◆ **DATASET EXTRACT**:
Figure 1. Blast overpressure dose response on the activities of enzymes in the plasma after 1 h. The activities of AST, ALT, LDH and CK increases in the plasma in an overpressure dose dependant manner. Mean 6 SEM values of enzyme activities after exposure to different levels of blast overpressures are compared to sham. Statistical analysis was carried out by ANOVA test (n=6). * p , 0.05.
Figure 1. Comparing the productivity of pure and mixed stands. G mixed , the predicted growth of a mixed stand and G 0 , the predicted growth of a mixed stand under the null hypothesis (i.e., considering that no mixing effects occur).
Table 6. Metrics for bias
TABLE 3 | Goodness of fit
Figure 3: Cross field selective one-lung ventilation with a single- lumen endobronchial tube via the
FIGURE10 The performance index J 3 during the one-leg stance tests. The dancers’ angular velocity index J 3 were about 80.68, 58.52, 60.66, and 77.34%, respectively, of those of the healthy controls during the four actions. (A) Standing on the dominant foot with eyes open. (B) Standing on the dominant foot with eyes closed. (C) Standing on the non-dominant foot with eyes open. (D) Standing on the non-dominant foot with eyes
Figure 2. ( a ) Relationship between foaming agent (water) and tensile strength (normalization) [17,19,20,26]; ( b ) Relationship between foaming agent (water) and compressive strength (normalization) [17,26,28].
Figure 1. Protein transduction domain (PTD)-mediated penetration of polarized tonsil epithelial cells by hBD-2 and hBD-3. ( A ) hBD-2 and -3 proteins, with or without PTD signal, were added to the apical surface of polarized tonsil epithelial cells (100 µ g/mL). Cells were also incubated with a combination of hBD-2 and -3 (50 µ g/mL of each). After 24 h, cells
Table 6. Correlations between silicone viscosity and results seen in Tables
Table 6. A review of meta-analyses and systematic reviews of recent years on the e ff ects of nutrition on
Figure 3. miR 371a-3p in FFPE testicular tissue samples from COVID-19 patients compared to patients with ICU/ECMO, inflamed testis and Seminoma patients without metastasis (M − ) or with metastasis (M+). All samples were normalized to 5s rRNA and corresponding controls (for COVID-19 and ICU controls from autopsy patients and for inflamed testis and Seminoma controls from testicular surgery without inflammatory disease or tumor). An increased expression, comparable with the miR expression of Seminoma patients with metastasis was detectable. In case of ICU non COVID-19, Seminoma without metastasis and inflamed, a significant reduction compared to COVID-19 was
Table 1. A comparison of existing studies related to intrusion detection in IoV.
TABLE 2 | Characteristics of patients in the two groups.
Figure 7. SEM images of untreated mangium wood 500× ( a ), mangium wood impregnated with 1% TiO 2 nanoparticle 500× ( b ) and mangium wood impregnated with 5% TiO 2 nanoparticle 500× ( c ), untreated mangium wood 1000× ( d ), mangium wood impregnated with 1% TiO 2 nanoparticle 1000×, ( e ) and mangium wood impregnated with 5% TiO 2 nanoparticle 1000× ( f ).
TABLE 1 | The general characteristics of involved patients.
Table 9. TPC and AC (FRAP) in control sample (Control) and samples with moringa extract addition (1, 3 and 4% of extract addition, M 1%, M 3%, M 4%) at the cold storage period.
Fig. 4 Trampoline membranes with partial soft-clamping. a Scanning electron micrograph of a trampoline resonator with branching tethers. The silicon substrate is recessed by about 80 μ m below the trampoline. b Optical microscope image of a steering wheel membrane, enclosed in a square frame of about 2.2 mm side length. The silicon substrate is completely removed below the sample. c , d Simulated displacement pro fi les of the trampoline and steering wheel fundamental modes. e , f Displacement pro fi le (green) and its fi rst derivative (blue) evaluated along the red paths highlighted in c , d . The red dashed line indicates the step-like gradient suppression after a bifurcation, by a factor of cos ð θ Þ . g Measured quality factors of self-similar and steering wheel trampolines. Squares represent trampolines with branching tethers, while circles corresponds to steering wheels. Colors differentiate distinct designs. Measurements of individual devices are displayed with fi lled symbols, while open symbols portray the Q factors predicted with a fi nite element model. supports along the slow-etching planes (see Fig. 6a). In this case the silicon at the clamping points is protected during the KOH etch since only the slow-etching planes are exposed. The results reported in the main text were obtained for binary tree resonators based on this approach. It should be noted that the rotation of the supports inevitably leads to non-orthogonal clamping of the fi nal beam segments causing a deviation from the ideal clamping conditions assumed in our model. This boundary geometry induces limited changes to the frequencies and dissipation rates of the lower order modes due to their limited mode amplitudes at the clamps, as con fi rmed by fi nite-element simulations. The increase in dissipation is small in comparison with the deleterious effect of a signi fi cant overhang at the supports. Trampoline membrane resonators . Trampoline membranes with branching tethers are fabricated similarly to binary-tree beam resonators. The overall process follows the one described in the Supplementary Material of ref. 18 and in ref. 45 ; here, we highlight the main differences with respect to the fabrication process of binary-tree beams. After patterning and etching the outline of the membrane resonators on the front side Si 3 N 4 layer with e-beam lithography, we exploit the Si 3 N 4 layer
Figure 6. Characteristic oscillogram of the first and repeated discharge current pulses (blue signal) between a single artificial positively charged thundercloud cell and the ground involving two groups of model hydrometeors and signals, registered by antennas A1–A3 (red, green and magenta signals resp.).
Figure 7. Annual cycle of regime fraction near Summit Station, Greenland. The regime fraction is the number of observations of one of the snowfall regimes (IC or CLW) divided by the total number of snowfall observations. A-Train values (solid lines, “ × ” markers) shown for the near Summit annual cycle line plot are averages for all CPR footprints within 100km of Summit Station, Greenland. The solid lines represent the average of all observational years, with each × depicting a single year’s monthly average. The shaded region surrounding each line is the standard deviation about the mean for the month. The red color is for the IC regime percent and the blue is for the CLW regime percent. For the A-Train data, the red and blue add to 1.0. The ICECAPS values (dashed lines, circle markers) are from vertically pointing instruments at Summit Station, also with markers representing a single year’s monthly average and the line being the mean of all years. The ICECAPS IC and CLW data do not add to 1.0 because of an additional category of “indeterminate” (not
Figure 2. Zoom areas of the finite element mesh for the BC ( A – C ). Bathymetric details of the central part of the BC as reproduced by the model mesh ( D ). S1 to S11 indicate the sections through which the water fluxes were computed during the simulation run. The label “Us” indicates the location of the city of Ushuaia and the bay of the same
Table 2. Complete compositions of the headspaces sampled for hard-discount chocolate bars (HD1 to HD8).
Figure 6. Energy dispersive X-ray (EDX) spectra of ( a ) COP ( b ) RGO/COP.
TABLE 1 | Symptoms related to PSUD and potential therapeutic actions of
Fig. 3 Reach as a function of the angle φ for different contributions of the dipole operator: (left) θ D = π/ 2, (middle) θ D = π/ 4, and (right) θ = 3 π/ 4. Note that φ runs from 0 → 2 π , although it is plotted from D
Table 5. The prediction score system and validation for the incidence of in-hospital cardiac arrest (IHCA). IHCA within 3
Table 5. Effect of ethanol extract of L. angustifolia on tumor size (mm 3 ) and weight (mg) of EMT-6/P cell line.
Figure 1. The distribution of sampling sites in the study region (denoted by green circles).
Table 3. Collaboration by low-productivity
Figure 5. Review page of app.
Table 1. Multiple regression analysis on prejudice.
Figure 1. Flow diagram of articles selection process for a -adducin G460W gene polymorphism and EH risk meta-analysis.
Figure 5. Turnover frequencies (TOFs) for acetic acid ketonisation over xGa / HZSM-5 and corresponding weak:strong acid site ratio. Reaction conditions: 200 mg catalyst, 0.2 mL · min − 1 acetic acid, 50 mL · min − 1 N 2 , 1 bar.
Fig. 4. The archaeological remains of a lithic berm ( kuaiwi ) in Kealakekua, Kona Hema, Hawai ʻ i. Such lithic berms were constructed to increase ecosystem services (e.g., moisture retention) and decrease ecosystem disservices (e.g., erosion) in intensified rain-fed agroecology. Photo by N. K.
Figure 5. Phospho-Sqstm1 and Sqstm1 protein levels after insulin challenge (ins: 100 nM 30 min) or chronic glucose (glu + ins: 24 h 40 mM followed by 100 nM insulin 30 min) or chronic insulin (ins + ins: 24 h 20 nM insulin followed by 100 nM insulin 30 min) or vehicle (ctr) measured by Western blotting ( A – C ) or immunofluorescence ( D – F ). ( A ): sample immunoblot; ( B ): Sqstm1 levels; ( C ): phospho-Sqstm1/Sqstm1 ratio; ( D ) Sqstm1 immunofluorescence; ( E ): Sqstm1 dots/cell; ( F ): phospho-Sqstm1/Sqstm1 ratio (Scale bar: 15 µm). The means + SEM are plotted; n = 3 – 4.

◆ **TASK**:
Taking the listing above as the source, transcribe only the lines starting at the line with "Table 5. Effect" and going through the line with "Table 1. Multiple", unaltered and with both ends included.

◆ **REPLY TO THE TASK**:
Table 5. Effect of ethanol extract of L. angustifolia on tumor size (mm 3 ) and weight (mg) of EMT-6/P cell line.
Figure 1. The distribution of sampling sites in the study region (denoted by green circles).
Table 3. Collaboration by low-productivity
Figure 5. Review page of app.
Table 1. Multiple regression analysis on prejudice.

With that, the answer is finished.